* _Textauszug_:

Nach zweieinhalb atemberaubenden Stunden gibt es zum Abschluss eine ausgelassene Coverversion des Rock-’n’-Roll-Klassikers Twist and Shout, die Menge tobt. Das Lied ist zu Ende, die Band steht nach dem Schlussakkord auf der Bühne und blickt in den erleuchteten Zuschauerraum. Sie winken dem Publikum zu, das ebenso durchgeschwitzt und erschöpft ist wie sie. Dann ist das Konzert vorbei und damit der erste Teil der Tour. Hinter Bruce Springsteen liegt das erfolgreichste Jahr seiner Karriere. Vor ihm liegt eine Zukunft, in der für ihn vieles möglich scheint, aber nur eines sicher: So kann es nicht weitergehen.

Er ist jetzt bekannt. Er ist beliebt. Vor allem aber ist er verdammt unglücklich.

EINS

November 1975

„Ich denke, Bruce Springsteen könnte wirklich das Genie sein, von dem seine PR-Leute und seine Manager reden, aber sie haben es ihm schwer gemacht, das zu zeigen.“

The Guardian

Es ist Mitte November 1975, Bruce und seine Band sind über den Atlantik geflogen für jenen kleinen Teil der Born-to-Run-Tour, der in Europa stattfindet: sieben Tage, vier Konzerte, drei Städte – London, Stockholm, Amsterdam, und wieder London. Für den englischen Markt, den wichtigsten außerhalb der Vereinigten Staaten, hat die PR-Abteilung seiner Plattenfirma Columbia Records ganze Arbeit geleistet: „Endlich“ steht in riesigen Blockbuchstaben auf den Plakaten. Darunter: „Die Welt ist bereit für Bruce Springsteen.“

Die Poster mit diesem anmaßenden Satz und dem überlebensgroßen Bild des Born-to-Run-Plattencovers verfolgen Bruce in der ganzen Stadt. Auf dem Parkplatz des Hammersmith Odeon, wo er im trüben Londoner Novembergrau Autogramme schreibt, wirkt die Werbung besonders deplatziert: Da ist er, dieser unscheinbare Kerl Mitte zwanzig, der sich mit Fans durch ihr Autofenster unterhält und dabei mit seiner zu großen Hose, der Cartoon-Katze auf seiner Jacke und der schlabbrigen Wollmütze eher aussieht wie ein Parkplatzanweiser – und über ihm leuchtet in der kalten englischen Nacht die Anzeigetafel, auf der verkündet wird: „Endlich. London ist bereit für Bruce Springsteen und die E Street Band.“

Das ist noch bescheiden im Vergleich zu dem, was die Plattenfirma im Inneren des Hammersmith Odeon angestellt hat. Der Vorraum und die Konzerthalle sind gepflastert mit dem unsäglichen Satz; selbst auf den Sitzen liegen Zettel, die damit bedruckt sind; sogar Anstecker hat man eigens anfertigen lassen, auf denen zu lesen ist: „Ich habe die Zukunft des Rock ’n’ Roll im Hammersmith Odeon gesehen.“ Es ist der zweite Werbespruch der Plattenfirma, den Bruce so hasst und für dessen Verwendung als Marketing-Claim er, wie er immer wieder betont, „gerne den Typen erwürgen würde, dem das eingefallen ist“.

* _Arbeitsaufträge_:
a) Beantworte anhand des Textauszugs über Bruce Springsteen diese Fragen:
(i) Welcher Rock-’n’-Roll-Klassiker wird zum Abschluss des Konzerts gespielt?
(ii) Welche Städte umfasst der europäische Teil der Born-to-Run-Tour?
(iii) Welches Wort steht in riesigen Blockbuchstaben auf den Plakaten?
b) Schreibe bitte die Fortsetzung des Textauszugs über Bruce Springsteen, beginnend nach seinem letzten Satz.
Die Daten haben eine andere Herkunft als der Textauszug.

* _Bereitgestellte Daten_:
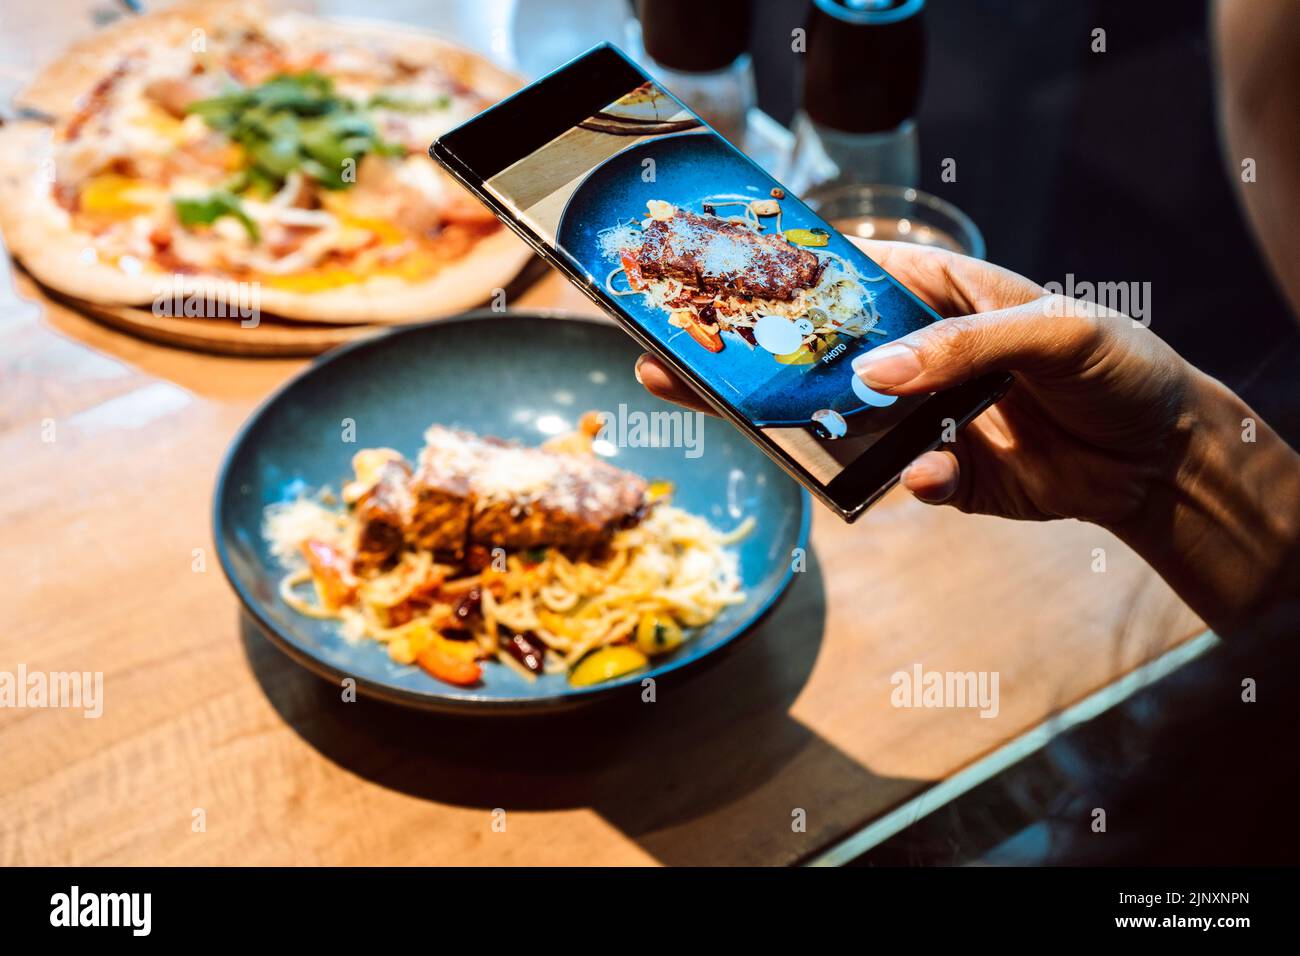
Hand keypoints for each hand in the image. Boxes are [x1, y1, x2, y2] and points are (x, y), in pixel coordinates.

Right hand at [637, 238, 1194, 527]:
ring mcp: (924, 418)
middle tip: (673, 360)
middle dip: (752, 360)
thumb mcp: (1054, 334)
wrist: (1162, 461)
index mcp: (944, 296)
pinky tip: (932, 481)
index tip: (720, 282)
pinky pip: (901, 481)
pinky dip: (910, 485)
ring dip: (797, 430)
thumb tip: (876, 373)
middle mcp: (921, 356)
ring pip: (841, 423)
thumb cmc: (1119, 368)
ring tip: (739, 425)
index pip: (852, 278)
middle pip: (820, 355)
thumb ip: (964, 348)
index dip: (787, 278)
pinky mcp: (941, 474)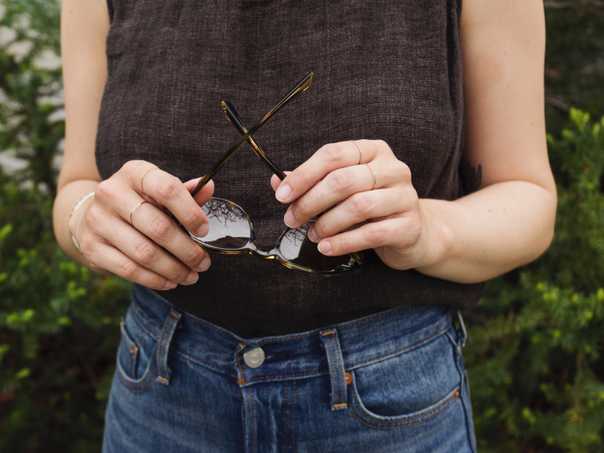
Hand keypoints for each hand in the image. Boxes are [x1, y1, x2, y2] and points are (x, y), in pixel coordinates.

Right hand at [70, 160, 214, 289]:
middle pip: (158, 227)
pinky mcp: (91, 247)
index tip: (204, 231)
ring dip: (173, 269)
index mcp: (134, 173)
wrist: (91, 214)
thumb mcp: (159, 191)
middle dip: (187, 250)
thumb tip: (208, 187)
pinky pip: (128, 269)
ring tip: (191, 276)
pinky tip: (170, 282)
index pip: (167, 189)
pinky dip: (154, 279)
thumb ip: (185, 192)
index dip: (190, 212)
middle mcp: (111, 193)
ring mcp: (98, 220)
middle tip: (203, 263)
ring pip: (144, 252)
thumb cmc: (138, 203)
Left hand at [270, 139, 446, 269]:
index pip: (333, 155)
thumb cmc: (372, 207)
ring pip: (358, 206)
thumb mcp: (344, 190)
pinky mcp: (409, 225)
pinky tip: (326, 247)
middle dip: (310, 202)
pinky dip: (343, 242)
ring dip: (327, 223)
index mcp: (373, 151)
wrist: (414, 232)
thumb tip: (277, 182)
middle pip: (343, 180)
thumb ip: (312, 183)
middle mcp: (393, 168)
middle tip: (292, 219)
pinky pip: (371, 233)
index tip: (282, 195)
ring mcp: (405, 196)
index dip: (303, 175)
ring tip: (312, 235)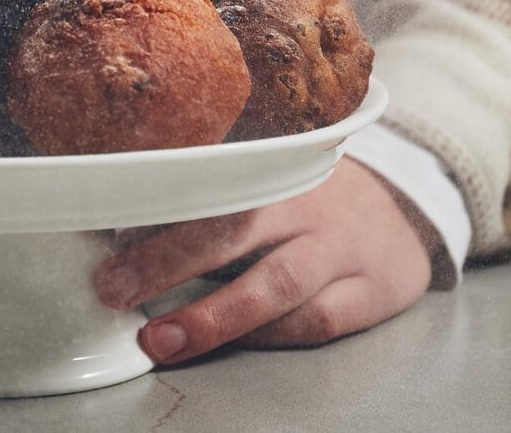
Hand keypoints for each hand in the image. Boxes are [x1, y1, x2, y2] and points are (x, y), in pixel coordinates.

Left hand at [94, 157, 437, 362]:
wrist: (406, 208)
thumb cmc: (309, 194)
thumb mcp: (264, 172)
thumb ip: (208, 189)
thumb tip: (120, 218)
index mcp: (270, 164)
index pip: (206, 179)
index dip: (153, 205)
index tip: (104, 226)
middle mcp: (305, 203)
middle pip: (233, 229)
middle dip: (166, 262)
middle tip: (114, 288)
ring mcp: (340, 248)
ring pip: (276, 283)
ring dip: (214, 316)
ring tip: (161, 341)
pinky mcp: (371, 292)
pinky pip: (315, 321)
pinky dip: (269, 336)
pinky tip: (231, 346)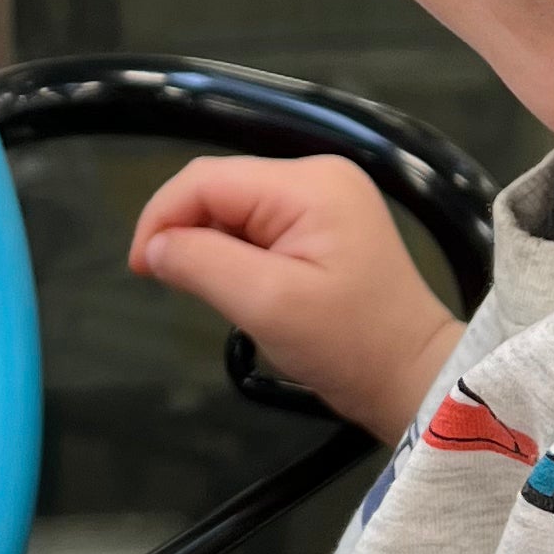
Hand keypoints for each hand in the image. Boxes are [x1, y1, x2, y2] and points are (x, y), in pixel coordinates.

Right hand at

* _Lösungen_:
a)
(i) Twist and Shout
(ii) London, Stockholm und Amsterdam
(iii) „Endlich“

b)
Draußen konnte Bruce sich noch beherrschen. Er war freundlich zu den Fans, hat mit ihnen Small Talk geführt und gescherzt. Im Inneren des Odeon hält Bruce seinem inneren Druck nicht mehr stand und explodiert. Die Flyer müssen sofort von den Wänden und den Sitzen. Er legt persönlich Hand an, reißt und zerreißt – und verbietet umgehend, dass von den Ansteckern auch nur ein einziges Stück verteilt wird.

Bruce lässt Dampf ab, doch übrig – und bestärkt – bleiben die vielen Fragen, die seit Wochen an ihm nagen und in seinem Kopf immer lauter werden: Hört mich noch jemand zwischen den Marktschreiern von der Plattenfirma und den Brüllaffen von den Zeitungen und Magazinen, die sich Tag um Tag, Woche um Woche mit immer lauteren Schlagzeilen zu übertönen versuchen? Macht es überhaupt noch einen Unterschied, wie gut ich heute im Hammersmith Odeon spiele, ob der Auftritt in drei Tagen im Stockholmer Konzerthaus gelingt und dann jener im Amsterdamer Messezentrum?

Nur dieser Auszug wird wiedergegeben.